__PROBLEM STATEMENT__:
A complete answer lists every line of the entries below where the string "bottom" appears.
# # # # #
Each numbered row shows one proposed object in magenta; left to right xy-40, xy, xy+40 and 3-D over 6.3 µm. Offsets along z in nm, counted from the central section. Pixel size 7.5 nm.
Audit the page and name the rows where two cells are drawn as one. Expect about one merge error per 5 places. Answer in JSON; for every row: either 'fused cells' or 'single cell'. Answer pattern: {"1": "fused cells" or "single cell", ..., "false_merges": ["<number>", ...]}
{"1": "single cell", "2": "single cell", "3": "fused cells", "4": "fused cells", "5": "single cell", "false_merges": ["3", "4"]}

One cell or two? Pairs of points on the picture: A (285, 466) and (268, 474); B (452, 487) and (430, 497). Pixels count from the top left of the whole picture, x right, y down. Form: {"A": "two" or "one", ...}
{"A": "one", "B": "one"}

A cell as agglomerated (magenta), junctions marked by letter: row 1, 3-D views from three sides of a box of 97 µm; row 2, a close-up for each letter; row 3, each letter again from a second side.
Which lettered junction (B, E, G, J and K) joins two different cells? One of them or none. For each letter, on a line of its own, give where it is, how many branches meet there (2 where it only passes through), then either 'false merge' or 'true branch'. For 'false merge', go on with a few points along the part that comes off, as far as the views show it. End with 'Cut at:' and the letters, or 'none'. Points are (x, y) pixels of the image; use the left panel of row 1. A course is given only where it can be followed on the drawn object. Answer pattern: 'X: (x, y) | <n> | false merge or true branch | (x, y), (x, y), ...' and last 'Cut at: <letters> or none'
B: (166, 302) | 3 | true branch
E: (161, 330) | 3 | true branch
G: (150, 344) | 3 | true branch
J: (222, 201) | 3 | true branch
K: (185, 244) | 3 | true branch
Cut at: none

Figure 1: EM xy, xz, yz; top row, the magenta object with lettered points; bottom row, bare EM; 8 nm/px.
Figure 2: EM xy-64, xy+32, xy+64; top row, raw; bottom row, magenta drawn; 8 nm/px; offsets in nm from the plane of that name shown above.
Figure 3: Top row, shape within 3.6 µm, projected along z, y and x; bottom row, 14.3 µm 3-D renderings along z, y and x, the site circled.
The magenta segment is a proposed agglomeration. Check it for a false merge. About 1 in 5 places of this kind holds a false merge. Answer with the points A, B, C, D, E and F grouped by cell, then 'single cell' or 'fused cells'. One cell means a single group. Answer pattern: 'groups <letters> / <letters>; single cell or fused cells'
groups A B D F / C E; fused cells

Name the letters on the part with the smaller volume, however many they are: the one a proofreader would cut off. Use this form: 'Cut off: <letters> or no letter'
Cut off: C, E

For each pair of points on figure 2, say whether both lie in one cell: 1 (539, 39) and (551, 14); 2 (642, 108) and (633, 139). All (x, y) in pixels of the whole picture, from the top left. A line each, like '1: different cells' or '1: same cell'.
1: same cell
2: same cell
# # # # #
__OUTPUT OF THE EXERCISE__:
Figure 1: EM xy, xz, yz; top row, the magenta object with lettered points; bottom row, bare EM; 8 nm/px.
Figure 2: EM xy-64, xy+32, xy+64; top row, raw; bottom row, magenta drawn; 8 nm/px; offsets in nm from the plane of that name shown above.
Figure 3: Top row, shape within 3.6 µm, projected along z, y and x; bottom row, 14.3 µm 3-D renderings along z, y and x, the site circled.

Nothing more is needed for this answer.